Today we took a trip into Spain, and the contrast was not that great, but nevertheless definite. The part of France where my hosts live has the air of a place where old people outnumber most others, and of being a place where things are accordingly done for the convenience and entertainmet of old people. So for example, yesterday, when we visited a French seaside resort, the most striking sight was a bandstand next to which elderly couples were dancing old fashioned type dances to old fashioned type tunes. Most tellingly of all, there were even some young people doing olden type dancing. All the virtues that old people value, like peace and quiet, architectural cuteness, politeness when greeting strangers in the street ("Bonsoir, monsieur!" even from the most scarily dressed and forbidding looking people), and so forth. Is France all of it like this? Is its current foreign policy the diplomatic equivalent of a batty old great grandmother shouting illogicalities from the far corner of the room in response to half heard snatches of conversation among the still definitely functioning? Probably France is not all like this, but a lot of it seems to be. If you want to do anything economically dynamic or different, your best bet is to move to England or America. French society seems to be going nowhere, but very prettily. On the other hand, maybe that will be France's economic future. Maybe it will be a pretty place for old people to live in, just before they die. Well, it's a living. Sort of.

But in northern Spain things are different. Spain is on the up and up. Spain in thirty years time will be very different, and a lot richer. The town of Figueras, which we drove to today, is full of young women pushing prams, and has an altogether livelier feel to it than southern France.
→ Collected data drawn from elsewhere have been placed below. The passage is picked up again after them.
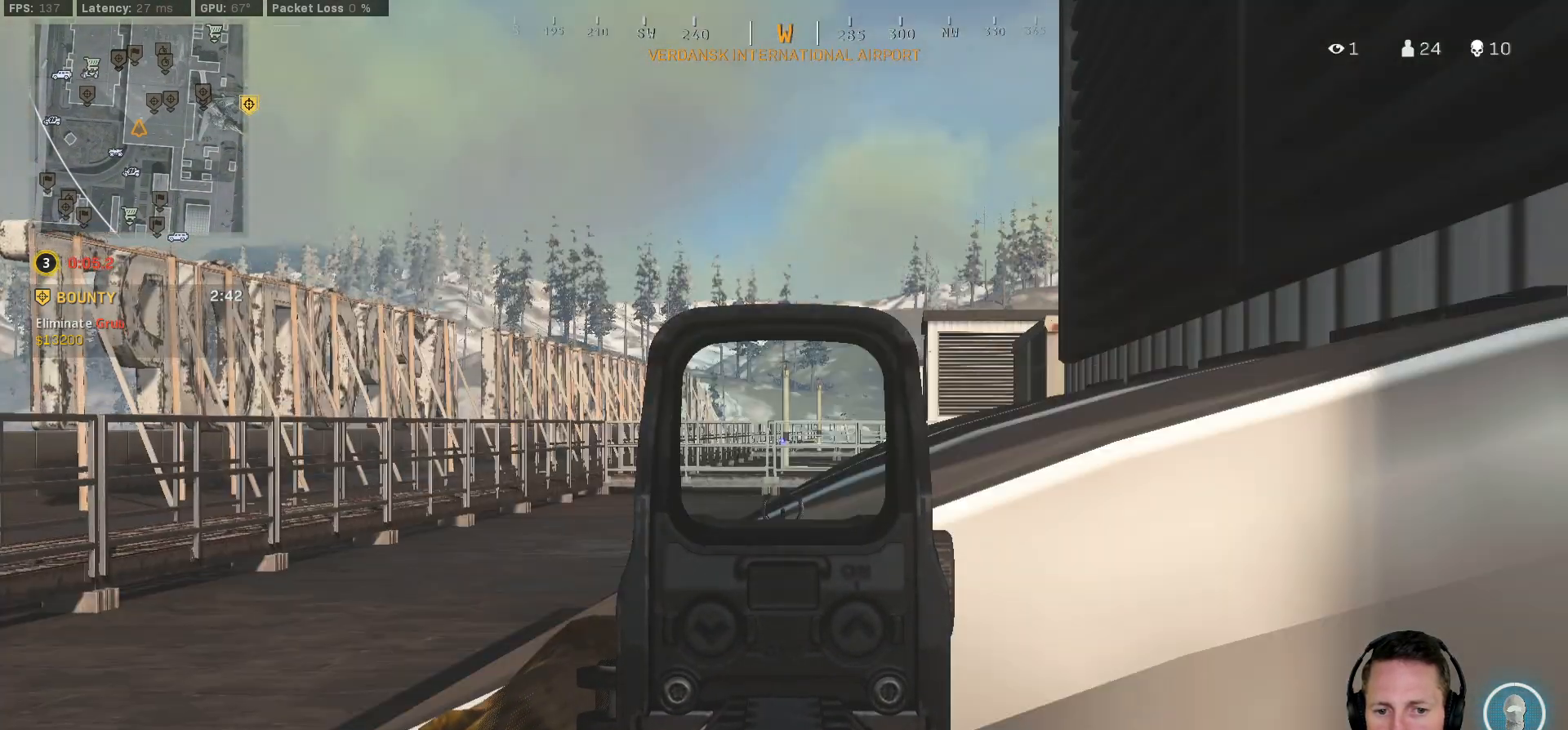
{"keys": [], "mouse": ["right"], "events": [[83, "s", "up"], [117, "d", "up"], [300, "d", "down"], [300, "w", "down"], [450, "w", "up"], [483, "d", "up"]]}
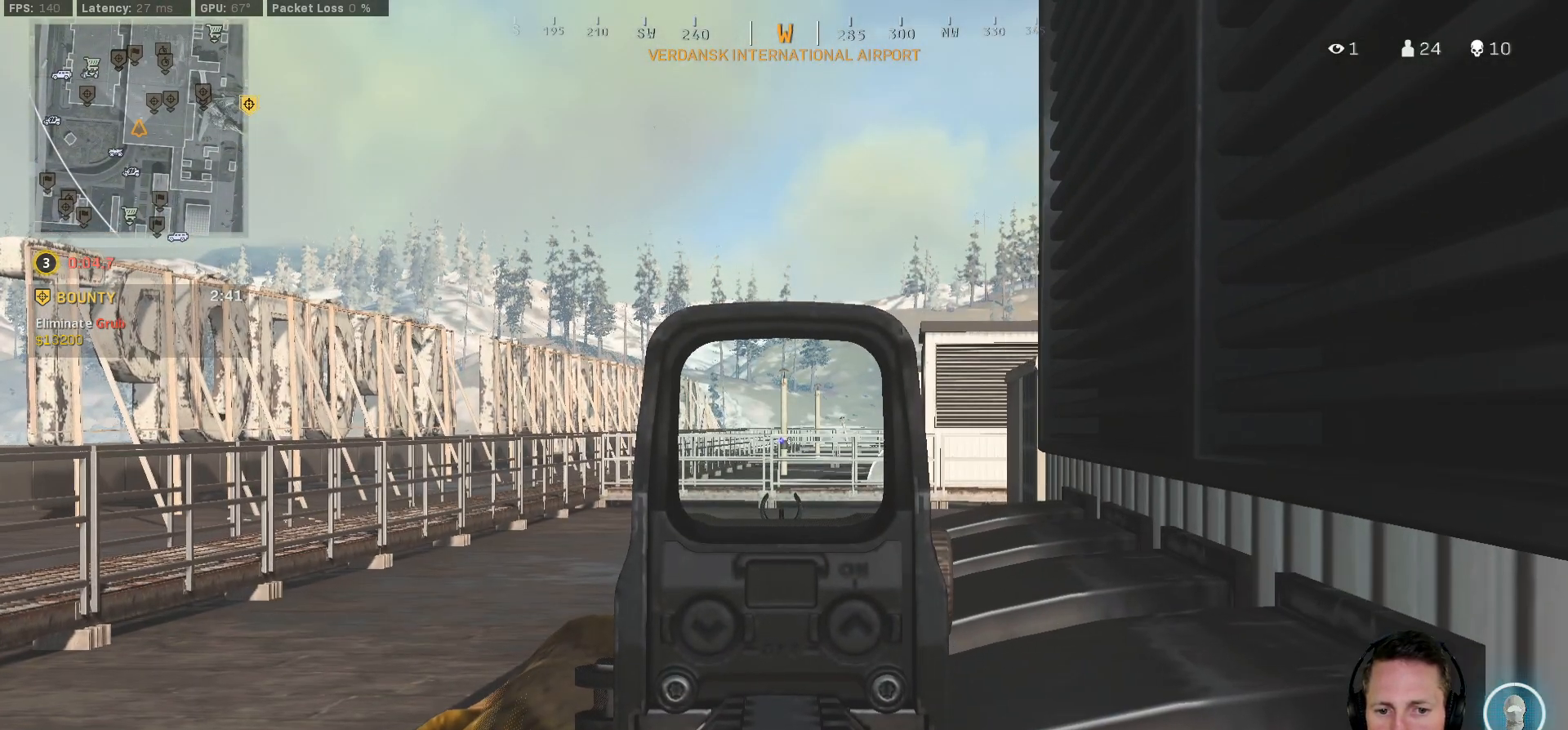
{"keys": ["ctrl"], "mouse": [], "events": [[267, "mouse_right", "up"], [300, "ctrl", "down"]]}
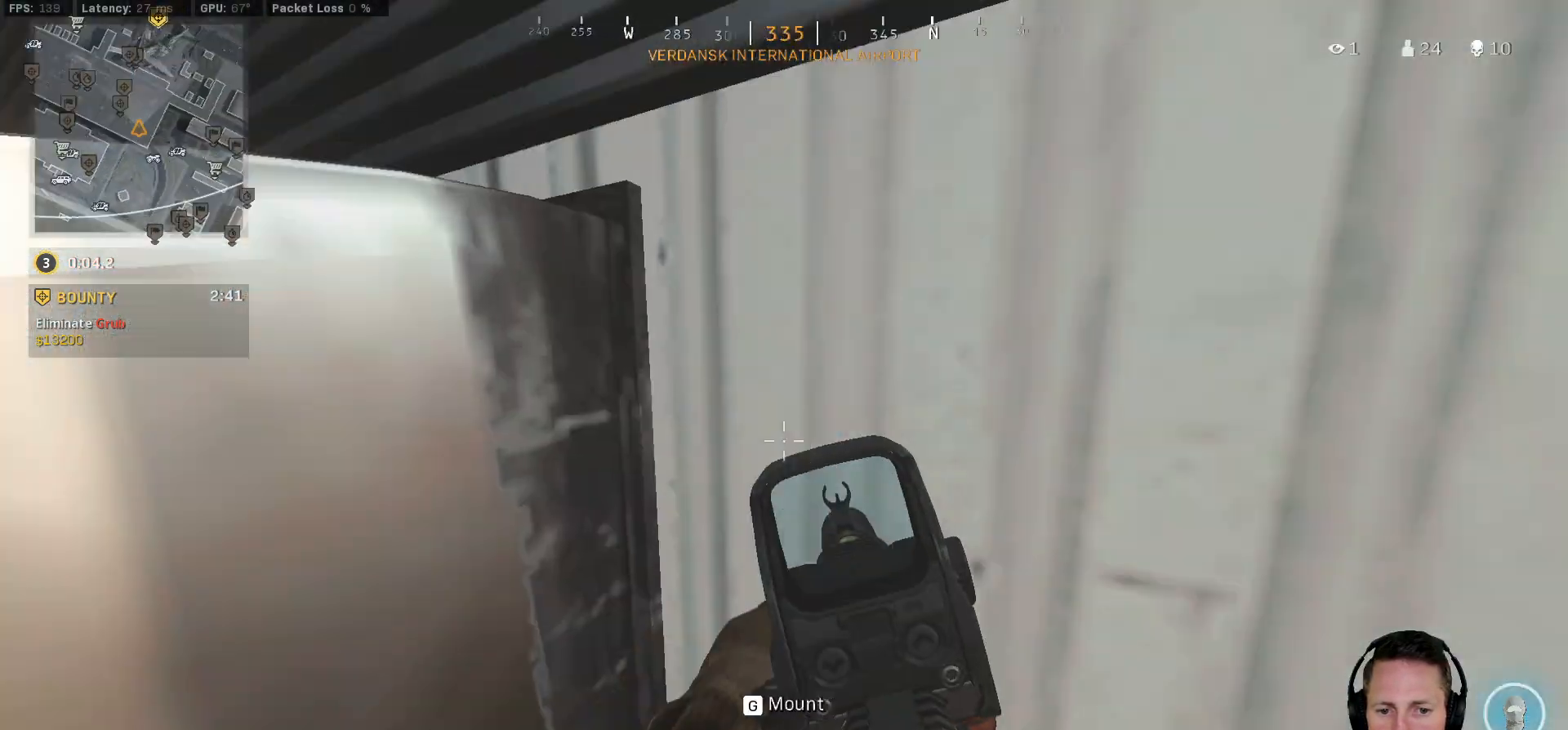
{"keys": ["ctrl"], "mouse": [], "events": [[183, "a", "down"], [400, "a", "up"]]}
Figueras is the world headquarters of the Salvador Dali industry, but I'm afraid Dali is not an artist whom I much care for. All those bendy clocks, and broken feet, and suggestively meaningless landscapes. Well, correction, I'm sure if I dropped everything and studied Dali for a decade I'd find that it all means a tremendous amount, but my heart sinks at the thought. The museum which is the centre of the Dali cult is an entertaining building, though, even if it is decorated in little repetitive gobs of what appear to be little deposits of dog crap. I kid you not. There is a tower with giant eggs on the top, which looks amusing, and a big geodesic dome on top of everything. I didn't go inside. I didn't fancy the price, it wasn't convenient, and I didn't want to give the ghost of the old fraud the tiniest speck of further satisfaction. But the outside is fun, and far more good humoured and less self-important than the object of its devotion.